O QUE FAZER => Reproduza, por favor, na íntegra o texto sobre a Batalha do Hífen, sem mudar nenhuma palavra nem sinal.

TRECHO DO TEXTO =>
::::::
No entanto, houve uma pequena divergência linguística durante a votação do projeto, em 29 de março de 1990, o que poderia ser chamado a Batalha do Hífen. Como solução de compromisso — ou talvez temendo o estouro de uma guerra civil dentro das faculdades de letras — foi decidido que, o nome do país teria hífen em eslovaco (Česko-slovenská federatívna republika), mas não em checo (Československá federativní republika).

Exatamente por mostrar as divergências de um país que, até então queria se manter unido, a solução criada pelos políticos pegou mal. Então, menos de um mês depois, em 20 de abril de 1990, o parlamento mudou o nome da Checo(-E)slováquia de novo.

No entanto, checos e eslovacos também não se entendiam muito bem sobre qual sinal usar para a separação dos nomes. Os eslovacos pediam um hífen [-]; os checos preferiam usar um travessão [—]. Embora haja uma clara diferença de uso entre hífen e travessão em ambas as línguas, os checos não viam muita diferença entre um e outro.
::::::
SEGMENTO DE DADOS =>
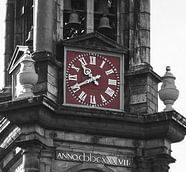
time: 10:40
::::::
RESPOSTA ABAIXO =>
No entanto, houve uma pequena divergência linguística durante a votação do projeto, em 29 de março de 1990, o que poderia ser chamado a Batalha do Hífen. Como solução de compromisso — ou talvez temendo o estouro de uma guerra civil dentro das faculdades de letras — foi decidido que, o nome do país teria hífen em eslovaco (Česko-slovenská federatívna republika), mas não em checo (Československá federativní republika).

Exatamente por mostrar as divergências de um país que, até então queria se manter unido, a solução criada pelos políticos pegou mal. Então, menos de um mês depois, em 20 de abril de 1990, o parlamento mudou o nome da Checo(-E)slováquia de novo.

No entanto, checos e eslovacos também não se entendiam muito bem sobre qual sinal usar para a separação dos nomes. Os eslovacos pediam um hífen [-]; os checos preferiam usar um travessão [—]. Embora haja uma clara diferença de uso entre hífen e travessão em ambas as línguas, os checos não viam muita diferença entre um e outro.